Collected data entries
• • •

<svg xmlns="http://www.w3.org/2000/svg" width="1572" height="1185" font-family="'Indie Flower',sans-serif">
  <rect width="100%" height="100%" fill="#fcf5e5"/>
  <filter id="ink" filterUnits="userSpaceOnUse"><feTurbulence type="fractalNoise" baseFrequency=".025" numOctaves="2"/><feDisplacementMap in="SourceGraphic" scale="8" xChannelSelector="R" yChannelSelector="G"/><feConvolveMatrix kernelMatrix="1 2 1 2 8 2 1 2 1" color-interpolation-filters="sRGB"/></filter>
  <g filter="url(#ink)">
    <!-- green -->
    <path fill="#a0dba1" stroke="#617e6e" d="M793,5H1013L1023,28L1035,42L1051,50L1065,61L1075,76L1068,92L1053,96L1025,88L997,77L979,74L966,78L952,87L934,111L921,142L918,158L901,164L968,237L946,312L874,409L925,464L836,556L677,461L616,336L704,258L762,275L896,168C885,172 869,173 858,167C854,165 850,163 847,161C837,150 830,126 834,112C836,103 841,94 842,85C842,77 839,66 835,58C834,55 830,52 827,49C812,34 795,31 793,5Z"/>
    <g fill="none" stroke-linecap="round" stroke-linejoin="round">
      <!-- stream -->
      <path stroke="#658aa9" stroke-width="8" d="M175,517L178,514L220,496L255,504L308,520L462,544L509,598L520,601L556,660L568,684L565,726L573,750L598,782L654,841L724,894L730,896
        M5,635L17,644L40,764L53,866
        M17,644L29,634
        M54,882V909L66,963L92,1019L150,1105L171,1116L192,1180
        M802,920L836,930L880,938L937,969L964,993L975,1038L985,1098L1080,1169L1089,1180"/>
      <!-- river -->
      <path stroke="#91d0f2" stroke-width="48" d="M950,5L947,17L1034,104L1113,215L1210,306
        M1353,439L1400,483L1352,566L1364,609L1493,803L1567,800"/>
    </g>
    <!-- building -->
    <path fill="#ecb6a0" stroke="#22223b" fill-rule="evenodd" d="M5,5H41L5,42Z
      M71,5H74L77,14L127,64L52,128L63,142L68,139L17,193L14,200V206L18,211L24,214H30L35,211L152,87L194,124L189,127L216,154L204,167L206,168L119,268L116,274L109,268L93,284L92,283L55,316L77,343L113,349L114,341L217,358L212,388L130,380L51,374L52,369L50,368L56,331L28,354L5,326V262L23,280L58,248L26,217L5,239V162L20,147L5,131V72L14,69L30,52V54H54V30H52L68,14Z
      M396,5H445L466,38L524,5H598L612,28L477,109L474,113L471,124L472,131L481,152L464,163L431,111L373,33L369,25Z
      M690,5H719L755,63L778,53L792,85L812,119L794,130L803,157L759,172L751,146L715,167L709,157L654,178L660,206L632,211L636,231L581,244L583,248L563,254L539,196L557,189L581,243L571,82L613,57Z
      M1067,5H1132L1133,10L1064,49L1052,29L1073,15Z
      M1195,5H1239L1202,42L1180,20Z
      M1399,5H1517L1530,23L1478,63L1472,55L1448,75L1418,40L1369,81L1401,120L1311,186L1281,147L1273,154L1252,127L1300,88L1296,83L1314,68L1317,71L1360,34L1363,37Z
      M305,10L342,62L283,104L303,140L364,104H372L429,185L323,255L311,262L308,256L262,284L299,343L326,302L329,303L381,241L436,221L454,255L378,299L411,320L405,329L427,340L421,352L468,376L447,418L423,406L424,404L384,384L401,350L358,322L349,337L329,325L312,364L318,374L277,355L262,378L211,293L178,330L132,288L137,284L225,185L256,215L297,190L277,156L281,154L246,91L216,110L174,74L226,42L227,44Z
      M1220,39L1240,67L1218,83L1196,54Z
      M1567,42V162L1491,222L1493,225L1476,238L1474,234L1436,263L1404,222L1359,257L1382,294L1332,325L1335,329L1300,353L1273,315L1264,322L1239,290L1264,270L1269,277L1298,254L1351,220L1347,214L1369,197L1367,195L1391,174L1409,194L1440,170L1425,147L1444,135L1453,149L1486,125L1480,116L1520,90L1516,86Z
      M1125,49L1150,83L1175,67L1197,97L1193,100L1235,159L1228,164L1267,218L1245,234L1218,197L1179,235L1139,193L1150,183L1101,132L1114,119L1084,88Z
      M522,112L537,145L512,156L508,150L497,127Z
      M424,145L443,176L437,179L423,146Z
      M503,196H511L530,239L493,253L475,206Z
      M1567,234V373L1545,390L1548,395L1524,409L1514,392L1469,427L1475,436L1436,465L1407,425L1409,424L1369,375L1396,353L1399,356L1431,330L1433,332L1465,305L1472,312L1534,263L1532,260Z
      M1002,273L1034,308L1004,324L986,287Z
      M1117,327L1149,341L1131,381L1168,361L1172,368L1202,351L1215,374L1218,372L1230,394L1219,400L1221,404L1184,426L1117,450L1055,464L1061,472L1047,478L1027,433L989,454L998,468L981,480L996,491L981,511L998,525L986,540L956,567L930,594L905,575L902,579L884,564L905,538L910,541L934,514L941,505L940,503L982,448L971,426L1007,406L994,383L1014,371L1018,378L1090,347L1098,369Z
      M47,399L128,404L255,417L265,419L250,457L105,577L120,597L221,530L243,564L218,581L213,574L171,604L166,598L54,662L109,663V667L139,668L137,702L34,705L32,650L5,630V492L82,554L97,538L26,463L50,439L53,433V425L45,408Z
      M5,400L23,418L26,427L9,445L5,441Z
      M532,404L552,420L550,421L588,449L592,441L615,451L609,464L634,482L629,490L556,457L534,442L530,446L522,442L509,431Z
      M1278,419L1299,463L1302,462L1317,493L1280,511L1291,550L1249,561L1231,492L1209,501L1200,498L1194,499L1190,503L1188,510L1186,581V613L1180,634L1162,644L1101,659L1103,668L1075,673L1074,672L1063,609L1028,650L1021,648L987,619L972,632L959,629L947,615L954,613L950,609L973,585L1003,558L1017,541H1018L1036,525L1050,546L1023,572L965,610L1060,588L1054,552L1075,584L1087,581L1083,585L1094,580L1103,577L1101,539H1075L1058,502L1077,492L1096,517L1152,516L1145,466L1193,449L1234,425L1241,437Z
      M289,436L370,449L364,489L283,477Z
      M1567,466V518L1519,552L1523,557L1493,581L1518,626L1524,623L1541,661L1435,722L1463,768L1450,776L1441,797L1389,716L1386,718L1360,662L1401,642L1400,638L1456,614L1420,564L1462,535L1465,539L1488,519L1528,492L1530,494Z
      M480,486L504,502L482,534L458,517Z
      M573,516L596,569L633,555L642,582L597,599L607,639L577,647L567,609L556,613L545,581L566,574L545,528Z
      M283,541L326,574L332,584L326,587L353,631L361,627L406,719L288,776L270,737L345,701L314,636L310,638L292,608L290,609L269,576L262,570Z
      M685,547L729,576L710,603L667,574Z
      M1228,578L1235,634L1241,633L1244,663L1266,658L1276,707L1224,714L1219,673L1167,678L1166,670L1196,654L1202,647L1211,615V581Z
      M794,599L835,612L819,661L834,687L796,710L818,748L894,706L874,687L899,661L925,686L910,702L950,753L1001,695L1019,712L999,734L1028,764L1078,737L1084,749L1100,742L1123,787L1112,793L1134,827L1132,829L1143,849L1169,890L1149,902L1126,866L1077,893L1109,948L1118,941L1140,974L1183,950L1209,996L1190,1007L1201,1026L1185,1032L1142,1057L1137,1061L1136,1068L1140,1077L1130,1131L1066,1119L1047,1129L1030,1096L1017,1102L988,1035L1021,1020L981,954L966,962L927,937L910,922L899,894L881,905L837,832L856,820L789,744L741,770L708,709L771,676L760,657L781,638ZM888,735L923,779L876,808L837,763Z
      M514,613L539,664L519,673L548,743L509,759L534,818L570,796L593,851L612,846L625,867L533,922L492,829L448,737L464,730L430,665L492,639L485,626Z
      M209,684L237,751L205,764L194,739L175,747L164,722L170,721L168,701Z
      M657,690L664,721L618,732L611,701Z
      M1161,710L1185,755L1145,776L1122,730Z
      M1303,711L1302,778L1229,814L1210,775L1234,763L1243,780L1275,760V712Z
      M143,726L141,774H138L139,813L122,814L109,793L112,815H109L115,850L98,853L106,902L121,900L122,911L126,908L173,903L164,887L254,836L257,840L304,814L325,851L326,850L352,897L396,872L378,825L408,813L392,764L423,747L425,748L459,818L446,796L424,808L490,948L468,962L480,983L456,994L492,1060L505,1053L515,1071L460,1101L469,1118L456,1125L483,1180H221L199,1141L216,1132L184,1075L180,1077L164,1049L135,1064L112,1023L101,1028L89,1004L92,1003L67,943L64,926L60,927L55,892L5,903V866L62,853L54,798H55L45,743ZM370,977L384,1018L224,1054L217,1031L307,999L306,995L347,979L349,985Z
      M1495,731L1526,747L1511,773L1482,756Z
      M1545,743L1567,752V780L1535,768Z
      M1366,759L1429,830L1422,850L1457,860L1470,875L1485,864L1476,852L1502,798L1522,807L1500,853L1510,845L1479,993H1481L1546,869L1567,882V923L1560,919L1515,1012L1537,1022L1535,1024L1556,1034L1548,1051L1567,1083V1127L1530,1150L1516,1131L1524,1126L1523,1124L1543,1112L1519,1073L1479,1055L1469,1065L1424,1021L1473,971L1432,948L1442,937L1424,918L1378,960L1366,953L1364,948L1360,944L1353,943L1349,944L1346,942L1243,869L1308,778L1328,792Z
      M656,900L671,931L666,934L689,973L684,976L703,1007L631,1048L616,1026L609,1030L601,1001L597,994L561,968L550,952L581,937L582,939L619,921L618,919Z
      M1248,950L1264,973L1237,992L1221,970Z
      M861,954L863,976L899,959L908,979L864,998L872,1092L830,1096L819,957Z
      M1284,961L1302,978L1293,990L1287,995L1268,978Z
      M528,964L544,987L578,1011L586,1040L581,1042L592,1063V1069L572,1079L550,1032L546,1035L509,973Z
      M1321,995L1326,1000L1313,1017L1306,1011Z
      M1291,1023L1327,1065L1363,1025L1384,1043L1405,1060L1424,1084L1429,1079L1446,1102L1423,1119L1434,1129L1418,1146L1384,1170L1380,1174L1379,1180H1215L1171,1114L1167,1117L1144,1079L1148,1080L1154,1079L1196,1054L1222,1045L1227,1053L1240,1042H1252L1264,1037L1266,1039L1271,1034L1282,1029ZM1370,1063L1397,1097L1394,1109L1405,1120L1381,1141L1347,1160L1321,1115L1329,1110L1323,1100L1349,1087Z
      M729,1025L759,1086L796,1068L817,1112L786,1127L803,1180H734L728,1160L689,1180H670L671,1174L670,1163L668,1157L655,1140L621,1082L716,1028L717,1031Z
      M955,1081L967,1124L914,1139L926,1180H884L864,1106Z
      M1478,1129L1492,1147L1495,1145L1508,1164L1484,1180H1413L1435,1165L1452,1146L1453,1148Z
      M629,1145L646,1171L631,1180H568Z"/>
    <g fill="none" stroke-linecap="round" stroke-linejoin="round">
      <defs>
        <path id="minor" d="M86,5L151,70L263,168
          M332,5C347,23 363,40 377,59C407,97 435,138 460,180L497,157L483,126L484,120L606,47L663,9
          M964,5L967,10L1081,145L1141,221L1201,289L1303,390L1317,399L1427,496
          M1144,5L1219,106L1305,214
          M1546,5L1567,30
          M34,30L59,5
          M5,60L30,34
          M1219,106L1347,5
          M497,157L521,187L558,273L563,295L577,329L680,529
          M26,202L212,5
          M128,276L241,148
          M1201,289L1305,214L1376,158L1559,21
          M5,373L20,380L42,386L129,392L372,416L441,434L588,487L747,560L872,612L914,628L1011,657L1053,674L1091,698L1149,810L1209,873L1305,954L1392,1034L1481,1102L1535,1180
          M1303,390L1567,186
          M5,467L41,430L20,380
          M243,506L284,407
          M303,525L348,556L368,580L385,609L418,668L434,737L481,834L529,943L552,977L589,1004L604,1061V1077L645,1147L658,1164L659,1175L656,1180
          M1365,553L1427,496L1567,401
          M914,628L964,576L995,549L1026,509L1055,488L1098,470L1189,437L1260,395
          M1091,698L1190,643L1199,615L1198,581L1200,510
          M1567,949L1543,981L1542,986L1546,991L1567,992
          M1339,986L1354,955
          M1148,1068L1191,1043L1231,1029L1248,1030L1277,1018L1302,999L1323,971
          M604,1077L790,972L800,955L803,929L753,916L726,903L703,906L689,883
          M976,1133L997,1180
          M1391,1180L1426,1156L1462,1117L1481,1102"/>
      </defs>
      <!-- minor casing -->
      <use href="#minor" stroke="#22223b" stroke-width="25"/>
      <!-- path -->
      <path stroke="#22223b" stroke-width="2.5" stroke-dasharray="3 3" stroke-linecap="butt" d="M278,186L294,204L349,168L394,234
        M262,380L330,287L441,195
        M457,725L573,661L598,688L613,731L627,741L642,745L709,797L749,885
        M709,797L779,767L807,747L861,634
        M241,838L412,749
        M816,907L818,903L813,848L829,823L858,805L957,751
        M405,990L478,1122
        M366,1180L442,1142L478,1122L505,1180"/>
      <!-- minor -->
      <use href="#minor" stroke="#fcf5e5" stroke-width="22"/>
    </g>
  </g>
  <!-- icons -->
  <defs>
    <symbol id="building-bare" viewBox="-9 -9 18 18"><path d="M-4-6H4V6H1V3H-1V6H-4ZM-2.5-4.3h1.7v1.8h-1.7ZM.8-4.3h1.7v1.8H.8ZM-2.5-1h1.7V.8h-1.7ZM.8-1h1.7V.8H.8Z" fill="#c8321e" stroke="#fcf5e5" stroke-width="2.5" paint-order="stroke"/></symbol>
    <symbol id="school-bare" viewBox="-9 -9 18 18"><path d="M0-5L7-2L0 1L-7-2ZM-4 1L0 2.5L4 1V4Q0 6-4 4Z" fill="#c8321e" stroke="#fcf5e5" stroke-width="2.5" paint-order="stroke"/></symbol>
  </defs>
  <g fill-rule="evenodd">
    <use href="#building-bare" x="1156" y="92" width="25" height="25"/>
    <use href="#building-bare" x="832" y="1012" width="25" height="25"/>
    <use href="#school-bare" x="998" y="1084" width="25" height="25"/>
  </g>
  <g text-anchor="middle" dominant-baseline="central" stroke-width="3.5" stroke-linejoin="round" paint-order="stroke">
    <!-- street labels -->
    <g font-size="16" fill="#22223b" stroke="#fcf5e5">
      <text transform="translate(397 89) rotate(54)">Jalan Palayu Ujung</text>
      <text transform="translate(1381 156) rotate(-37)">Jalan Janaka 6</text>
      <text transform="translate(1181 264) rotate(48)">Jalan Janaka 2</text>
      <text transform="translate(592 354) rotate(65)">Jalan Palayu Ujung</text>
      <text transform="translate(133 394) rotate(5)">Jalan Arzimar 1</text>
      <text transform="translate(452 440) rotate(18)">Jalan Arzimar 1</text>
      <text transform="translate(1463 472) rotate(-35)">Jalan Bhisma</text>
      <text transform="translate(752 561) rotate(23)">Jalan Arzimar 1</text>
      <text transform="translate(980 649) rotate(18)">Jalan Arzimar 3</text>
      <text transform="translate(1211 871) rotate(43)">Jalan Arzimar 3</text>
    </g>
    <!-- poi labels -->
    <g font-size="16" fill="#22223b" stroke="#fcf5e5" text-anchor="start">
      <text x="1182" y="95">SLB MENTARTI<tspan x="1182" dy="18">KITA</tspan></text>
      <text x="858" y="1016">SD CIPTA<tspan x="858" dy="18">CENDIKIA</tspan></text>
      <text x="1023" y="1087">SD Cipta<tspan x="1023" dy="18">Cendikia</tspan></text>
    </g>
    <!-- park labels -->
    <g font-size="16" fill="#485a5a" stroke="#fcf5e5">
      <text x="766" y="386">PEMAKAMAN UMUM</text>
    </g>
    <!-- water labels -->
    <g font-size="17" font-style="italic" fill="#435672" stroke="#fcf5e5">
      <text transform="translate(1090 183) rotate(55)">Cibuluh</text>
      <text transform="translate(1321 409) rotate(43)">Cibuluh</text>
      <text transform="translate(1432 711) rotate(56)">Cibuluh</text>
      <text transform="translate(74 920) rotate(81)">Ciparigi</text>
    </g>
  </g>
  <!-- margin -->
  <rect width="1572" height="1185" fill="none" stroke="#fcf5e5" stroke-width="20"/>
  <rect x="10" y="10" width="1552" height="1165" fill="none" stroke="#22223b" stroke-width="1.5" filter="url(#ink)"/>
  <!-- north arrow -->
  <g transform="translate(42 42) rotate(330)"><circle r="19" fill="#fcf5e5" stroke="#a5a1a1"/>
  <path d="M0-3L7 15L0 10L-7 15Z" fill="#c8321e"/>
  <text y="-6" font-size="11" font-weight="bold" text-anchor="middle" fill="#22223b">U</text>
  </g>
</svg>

• • •

◆ The task ◆
Scan the entries above for the word "middle", then copy every line in which it occurs.

◆ Written answer ◆
  <g text-anchor="middle" dominant-baseline="central" stroke-width="3.5" stroke-linejoin="round" paint-order="stroke">
  <text y="-6" font-size="11" font-weight="bold" text-anchor="middle" fill="#22223b">U</text>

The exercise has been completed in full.